Work instruction
Write the records below out again exactly as given, with no images.

Information supplied
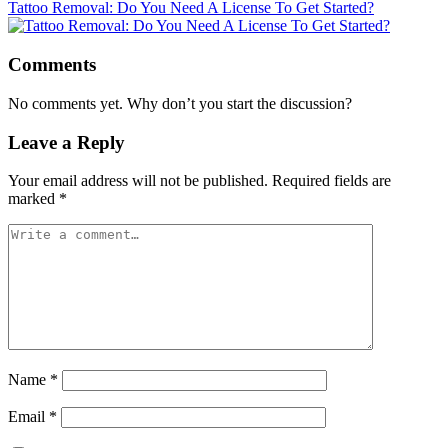
Tattoo Removal: Do You Need A License To Get Started?
Comments
No comments yet. Why don’t you start the discussion?
Leave a Reply
Your email address will not be published.
Required fields are
marked
*
Name
*
Email
*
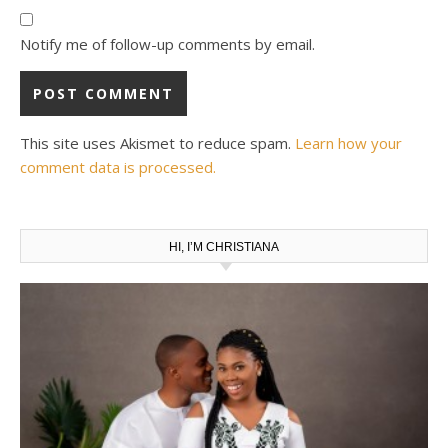
Notify me of follow-up comments by email.
This site uses Akismet to reduce spam.
Learn how your
comment data is processed.
HI, I’M CHRISTIANA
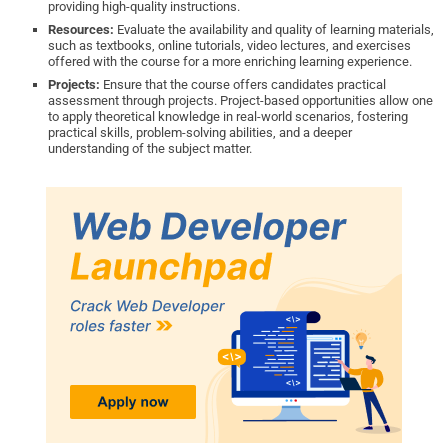
providing high-quality instructions.
Resources:
Evaluate the availability and quality of learning materials,
such as textbooks, online tutorials, video lectures, and exercises
offered with the course for a more enriching learning experience.
Projects:
Ensure that the course offers candidates practical
assessment through projects. Project-based opportunities allow one
to apply theoretical knowledge in real-world scenarios, fostering
practical skills, problem-solving abilities, and a deeper
understanding of the subject matter.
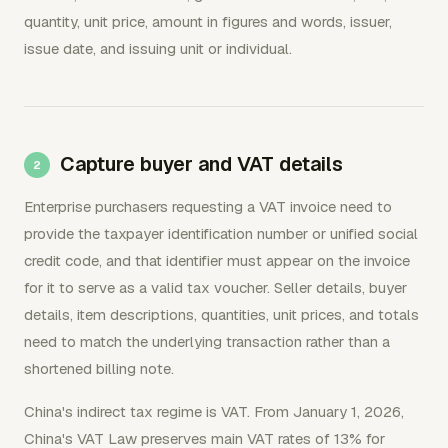
quantity, unit price, amount in figures and words, issuer,
issue date, and issuing unit or individual.
Capture buyer and VAT details
Enterprise purchasers requesting a VAT invoice need to
provide the taxpayer identification number or unified social
credit code, and that identifier must appear on the invoice
for it to serve as a valid tax voucher. Seller details, buyer
details, item descriptions, quantities, unit prices, and totals
need to match the underlying transaction rather than a
shortened billing note.
China's indirect tax regime is VAT. From January 1, 2026,
China's VAT Law preserves main VAT rates of 13% for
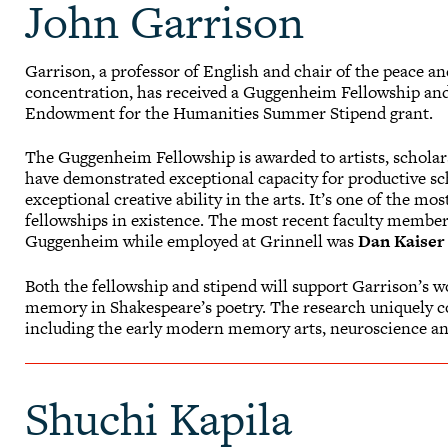
John Garrison
Garrison, a professor of English and chair of the peace an
concentration, has received a Guggenheim Fellowship and
Endowment for the Humanities Summer Stipend grant.
The Guggenheim Fellowship is awarded to artists, scholar
have demonstrated exceptional capacity for productive sc
exceptional creative ability in the arts. It’s one of the mos
fellowships in existence. The most recent faculty member
Guggenheim while employed at Grinnell was
Dan Kaiser
Both the fellowship and stipend will support Garrison’s w
memory in Shakespeare’s poetry. The research uniquely co
including the early modern memory arts, neuroscience an
Shuchi Kapila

Response area
Tattoo Removal: Do You Need A License To Get Started?
Comments
No comments yet. Why don’t you start the discussion?
Leave a Reply
Your email address will not be published.
Required fields are
marked
*
Name
*
Email
*
Notify me of follow-up comments by email.
This site uses Akismet to reduce spam.
Learn how your
comment data is processed.
HI, I’M CHRISTIANA
providing high-quality instructions.
Resources:
Evaluate the availability and quality of learning materials,
such as textbooks, online tutorials, video lectures, and exercises
offered with the course for a more enriching learning experience.
Projects:
Ensure that the course offers candidates practical
assessment through projects. Project-based opportunities allow one
to apply theoretical knowledge in real-world scenarios, fostering
practical skills, problem-solving abilities, and a deeper
understanding of the subject matter.
quantity, unit price, amount in figures and words, issuer,
issue date, and issuing unit or individual.
Capture buyer and VAT details
Enterprise purchasers requesting a VAT invoice need to
provide the taxpayer identification number or unified social
credit code, and that identifier must appear on the invoice
for it to serve as a valid tax voucher. Seller details, buyer
details, item descriptions, quantities, unit prices, and totals
need to match the underlying transaction rather than a
shortened billing note.
China's indirect tax regime is VAT. From January 1, 2026,
China's VAT Law preserves main VAT rates of 13% for
John Garrison
Garrison, a professor of English and chair of the peace an
concentration, has received a Guggenheim Fellowship and
Endowment for the Humanities Summer Stipend grant.
The Guggenheim Fellowship is awarded to artists, scholar
have demonstrated exceptional capacity for productive sc
exceptional creative ability in the arts. It’s one of the mos
fellowships in existence. The most recent faculty member
Guggenheim while employed at Grinnell was
Dan Kaiser
Both the fellowship and stipend will support Garrison’s w
memory in Shakespeare’s poetry. The research uniquely co
including the early modern memory arts, neuroscience an
Shuchi Kapila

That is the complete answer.